[Opening RECORDS SUPPLIED section]
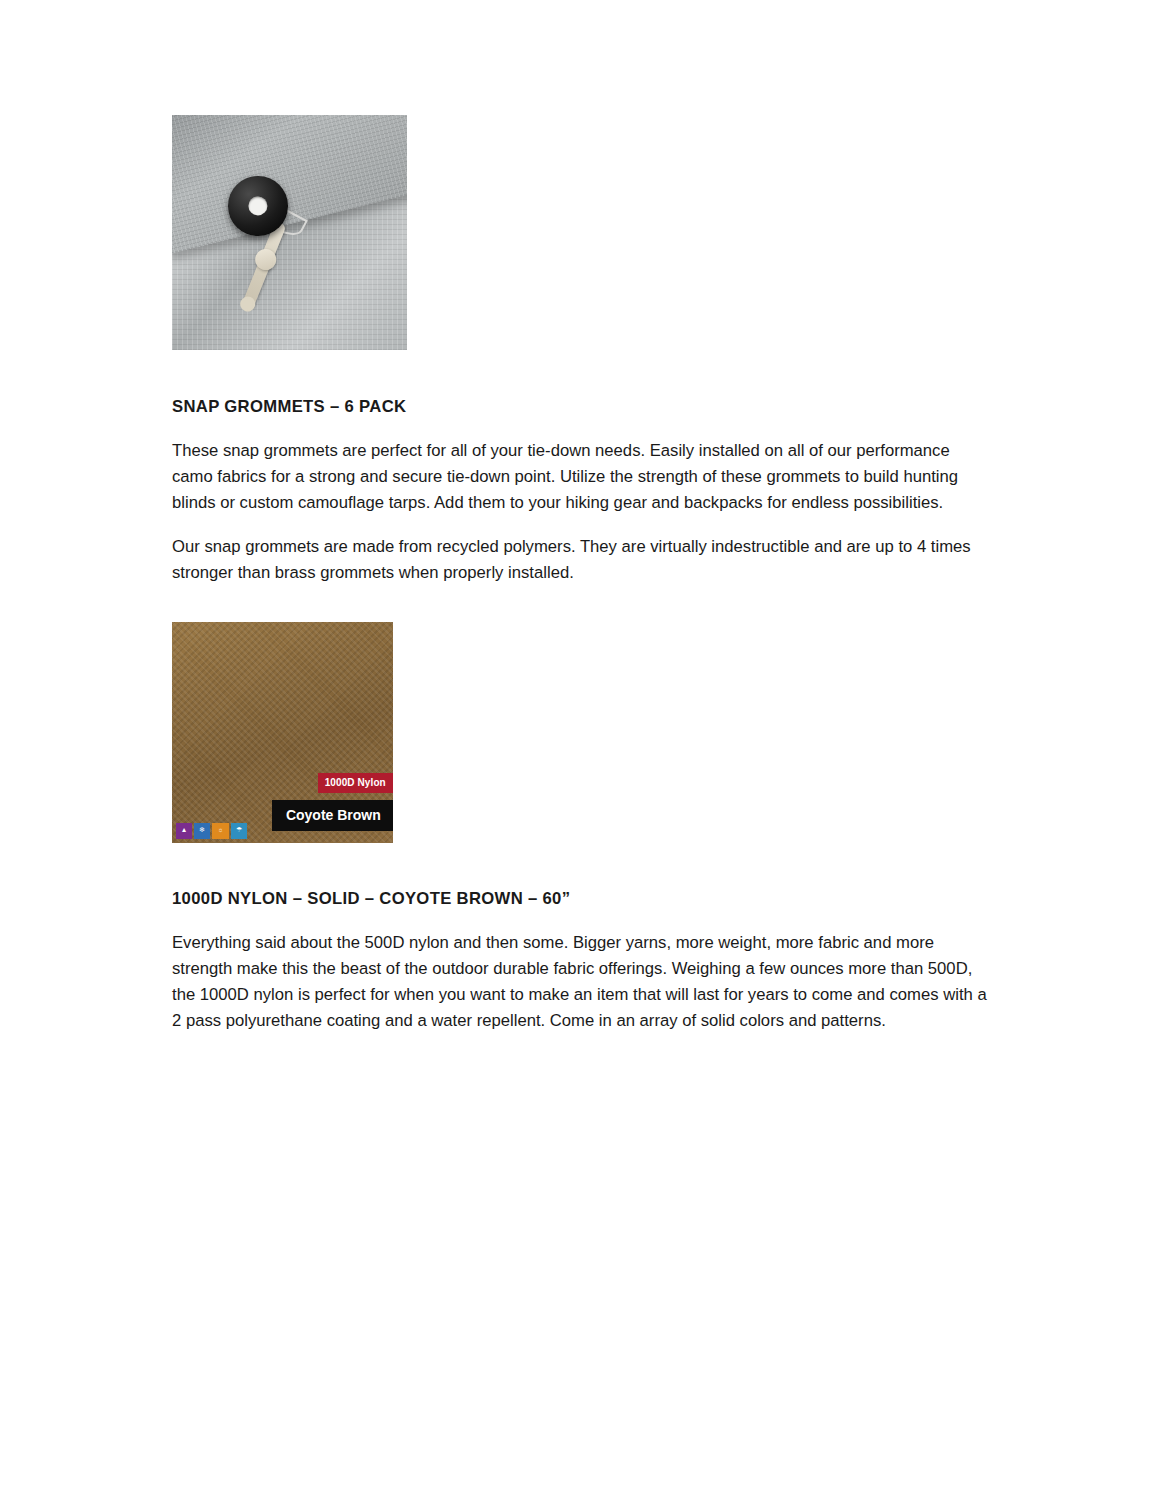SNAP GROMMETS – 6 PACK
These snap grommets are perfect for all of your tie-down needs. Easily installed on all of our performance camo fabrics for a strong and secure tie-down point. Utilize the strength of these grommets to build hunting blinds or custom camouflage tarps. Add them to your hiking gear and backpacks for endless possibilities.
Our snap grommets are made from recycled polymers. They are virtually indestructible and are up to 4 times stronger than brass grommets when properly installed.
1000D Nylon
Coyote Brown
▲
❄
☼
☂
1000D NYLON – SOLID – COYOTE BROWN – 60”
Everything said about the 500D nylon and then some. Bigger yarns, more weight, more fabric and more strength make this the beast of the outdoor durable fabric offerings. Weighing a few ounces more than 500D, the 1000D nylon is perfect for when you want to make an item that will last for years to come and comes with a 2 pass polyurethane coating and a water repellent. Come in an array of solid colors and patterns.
[Closing RECORDS SUPPLIED section]
YOUR TASK :: The reply should contain all of the data above, word for word, with no pictures.

SOLUTION TO THE EXERCISE ::
SNAP GROMMETS – 6 PACK
These snap grommets are perfect for all of your tie-down needs. Easily installed on all of our performance camo fabrics for a strong and secure tie-down point. Utilize the strength of these grommets to build hunting blinds or custom camouflage tarps. Add them to your hiking gear and backpacks for endless possibilities.
Our snap grommets are made from recycled polymers. They are virtually indestructible and are up to 4 times stronger than brass grommets when properly installed.
1000D Nylon
Coyote Brown
▲
❄
☼
☂
1000D NYLON – SOLID – COYOTE BROWN – 60”
Everything said about the 500D nylon and then some. Bigger yarns, more weight, more fabric and more strength make this the beast of the outdoor durable fabric offerings. Weighing a few ounces more than 500D, the 1000D nylon is perfect for when you want to make an item that will last for years to come and comes with a 2 pass polyurethane coating and a water repellent. Come in an array of solid colors and patterns.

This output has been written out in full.